TASK -
Copy all lines in the material holding the string "para".

DATA TO EXAMINE -
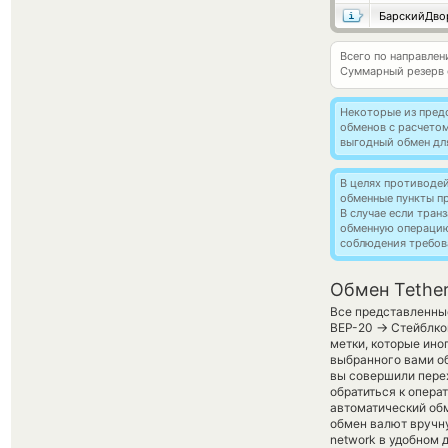
Всего по направлен
Суммарный резерв
Некоторые из пред
обменов с расчето
выгодный обмен дл
В целях противоде
обменные пункты п
В случае если тра
обменную операци
соблюдения требов
Обмен Tethe
Все представленные
→
BEP-20
Стейблкои
метки, которые ино
выбранного вами об
вы совершили пере
обратиться к опера
автоматический о
обмен валют вручную
network в удобном 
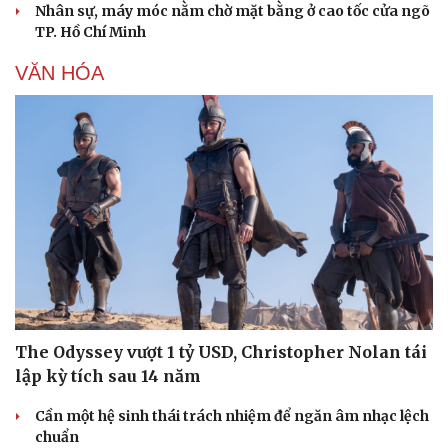
Nhân sự, máy móc nằm chờ mặt bằng ở cao tốc cửa ngõ
TP. Hồ Chí Minh
VĂN HÓA
The Odyssey vượt 1 tỷ USD, Christopher Nolan tái
lập kỳ tích sau 14 năm
Cần một hệ sinh thái trách nhiệm để ngăn âm nhạc lệch
chuẩn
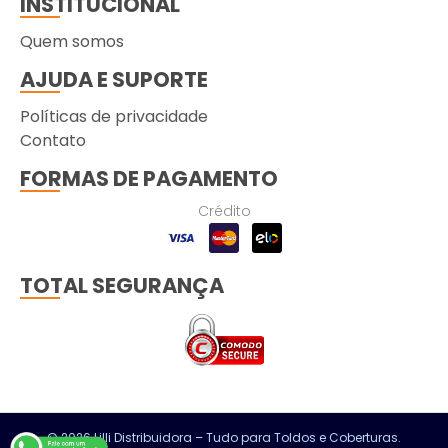
INSTITUCIONAL
Quem somos
AJUDA E SUPORTE
Políticas de privacidade
Contato
FORMAS DE PAGAMENTO
Crédito
TOTAL SEGURANÇA
© 2026 Lilli Distribuidora – Tudo para Toldos e Coberturas.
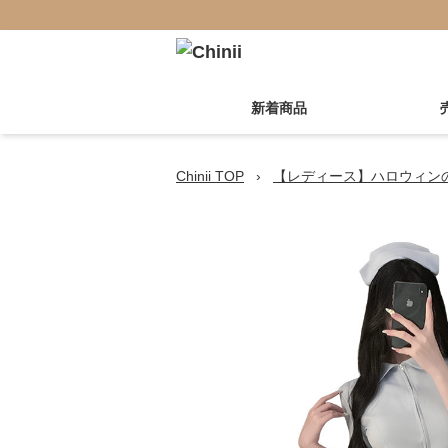
新着商品
Chinii TOP
›
【レディース】ハロウィン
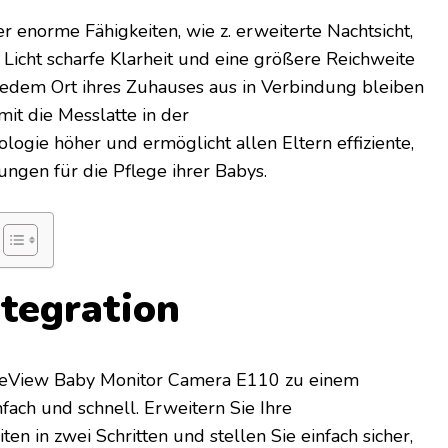
 enorme Fähigkeiten, wie z. erweiterte Nachtsicht,
Licht scharfe Klarheit und eine größere Reichweite
 jedem Ort ihres Zuhauses aus in Verbindung bleiben
it die Messlatte in der
gie höher und ermöglicht allen Eltern effiziente,
sungen für die Pflege ihrer Babys.
ntegration
ceView Baby Monitor Camera E110 zu einem
fach und schnell. Erweitern Sie Ihre
 in zwei Schritten und stellen Sie einfach sicher,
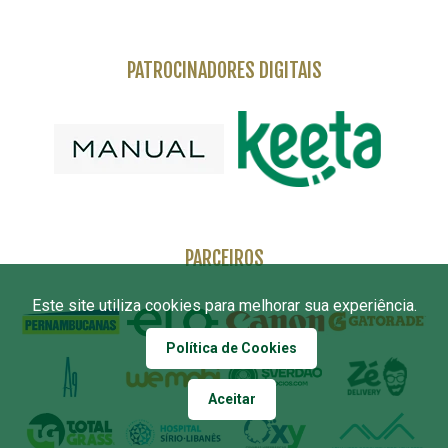
PATROCINADORES DIGITAIS
PARCEIROS
Este site utiliza cookies para melhorar sua experiência.
Política de Cookies
Aceitar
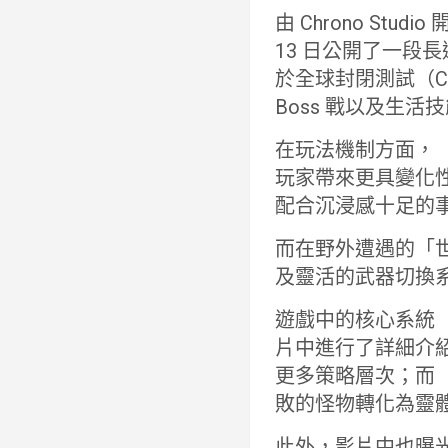
由 Chrono Stud
13 日公開了一段
於全球封閉測試（
Boss 戰以及生活
在玩法機制方面，
玩家帶來更具變化
配合沉浸感十足的
而在野外遭遇的「世
及靈活的武器切換
遊戲中的核心系統「時空
片中進行了詳細介
更多策略層次；而
敗的怪物轉化為靈
此外，影片中也曝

EXERCISE RESULT -
© 2026 Lilli Distribuidora – Tudo para Toldos e Coberturas.
Este site utiliza cookies para melhorar sua experiência.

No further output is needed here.